That said, I use a number of templates and only install the software I need for that specific template into it. I do this using salt, so it’s easy to maintain and I don’t give it much thought once I set it up.

I also use the fedora minimum base template for everything. This choice is due to resource utilization and not for any security benefit. I’m not a big fan of having software running/taking up disk space when I don’t need it.

Edit: I reread the OP again. I’d say this is more a user experience thing? This can all be done relatively easily using salt, but that requires you to learn both salt and how to manage qubes with salt. Perhaps we need something between salt and hand-managed templates.

I would say this is it:

Before I started using salt, I created bash scripts. I would:

  1. Create the TemplateVM (by cloning another template VM),
  2. Copy the script onto it, then
  3. qvm-run the script from dom0. The new TemplateVM would then run the script, configuring itself.

The process of cloning, copying the script to the VM, then qvm-running the script could itself be automated in another script.

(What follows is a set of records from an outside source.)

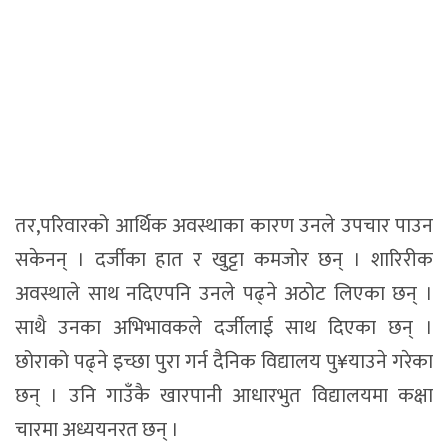
तर,परिवारको आर्थिक अवस्थाका कारण उनले उपचार पाउन
सकेनन् । दर्जीका हात र खुट्टा कमजोर छन् । शारिरीक
अवस्थाले साथ नदिएपनि उनले पढ्ने अठोट लिएका छन् ।
साथै उनका अभिभावकले दर्जीलाई साथ दिएका छन् ।
छोराको पढ्ने इच्छा पुरा गर्न दैनिक विद्यालय पु¥याउने गरेका
छन् । उनि गाउँकै खारपानी आधारभुत विद्यालयमा कक्षा
चारमा अध्ययनरत छन् ।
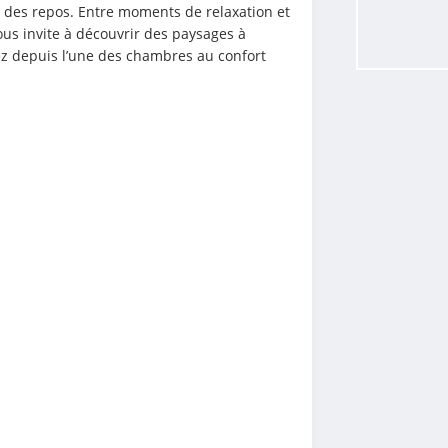
 des repos. Entre moments de relaxation et 
ous invite à découvrir des paysages à 
z depuis l’une des chambres au confort 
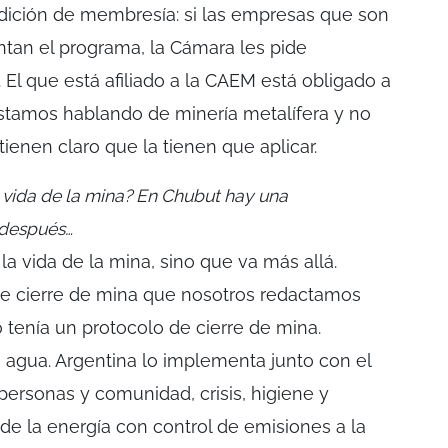
ición de membresía: si las empresas que son
an el programa, la Cámara les pide
El que está afiliado a la CAEM está obligado a
stamos hablando de minería metalífera y no
tienen claro que la tienen que aplicar.
 vida de la mina? En Chubut hay una
 después…
a vida de la mina, sino que va más allá.
de cierre de mina que nosotros redactamos
 tenía un protocolo de cierre de mina.
agua. Argentina lo implementa junto con el
personas y comunidad, crisis, higiene y
de la energía con control de emisiones a la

But the point is, that setup script should give the same result every time you run it, with very little to be done manually; you can edit it when you decide to remove/add other things to that template, then rerun the process. In some cases you can probably skip step 1 (e.g., adding one more package to the script).

copy the script into the settings part when you first create the templateVM right ?

I’m not sure what you mean by “settings part.”

In essence, the setup script was kept on dom0. I’d then write a second script to 1) qvm-copy-to-vm new-template setup_script, then qvm-run new-template “setup_script”. That would cause new-template to be set up properly, including installing needed software, adding things to .bashrc, etc.

With a consistent naming convention (like naming the setup script the same as the template, except with “-setup” at the end of the name), I could even make the second script just take two command line parameters (the name of the template being cloned and the name of the new template) so I only needed one script like that.